=== Provided text ===

Sunday, February 7, 2016

Colliding Bits III

Revisiting bit collisions in Morgan fingerprints with a larger dataset

I looked at the number of collisions in Morgan fingerprints in an earlier post. The topic came up again in discussions about the recent post on Morgan fingerprint stats, which used a much larger data set.

Here we repeat earlier collision analysis, usting the larger dataset. I will look at fingerprints with different radii -- 1, 2, and 3 -- folded to a set of different sizes -- 1K, 2K, 4K, 8K.

TL;DR version: The conclusions match what we observed before, there are a fair number of collisions at fingerprint sizes below 4K. As expected, higher radii have more collisions.

In [1]:
from rdkit import Chem,DataStructs
import time,random,gzip,pickle,copy
import numpy as np
from collections import defaultdict
from rdkit.Chem import Draw
from rdkit.Chem import rdMolDescriptors as rdmd
from rdkit.Chem.Draw import IPythonConsole
from rdkit import DataStructs
from rdkit import rdBase
%pylab inline

print(rdBase.rdkitVersion)

=== Source material ===

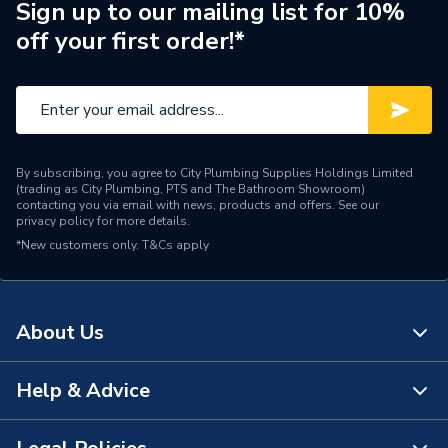
Brand Name
BG (British General)
Sign up to our mailing list for 10%
off your first order!*
By subscribing, you agree to City Plumbing Supplies Holdings Limited
(trading as City Plumbing, PTS and The Bathroom Showroom)
contacting you via email with news, products and offers. See our
privacy policy
for more details.
*New customers only.
T&Cs apply
About Us
Help & Advice
About Us
The Bathroom Showroom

===

Problems to solve:
[1] According to the post on colliding bits in Morgan fingerprints, why is the earlier collision analysis being repeated? Answer in one to three sentences.
[2] Copy the records word for word, beginning at the start of the records and stopping after the line that contains "for more details.", with both ends included. Leave the pictures out of your answer.

Answers to this exercise:
[1] The topic of bit collisions came up again in discussions of the recent post on Morgan fingerprint stats. That post used a much larger data set, so the earlier collision analysis is redone with the larger dataset.

[2]
Brand Name
BG (British General)
Sign up to our mailing list for 10%
off your first order!*
By subscribing, you agree to City Plumbing Supplies Holdings Limited
(trading as City Plumbing, PTS and The Bathroom Showroom)
contacting you via email with news, products and offers. See our
privacy policy
for more details.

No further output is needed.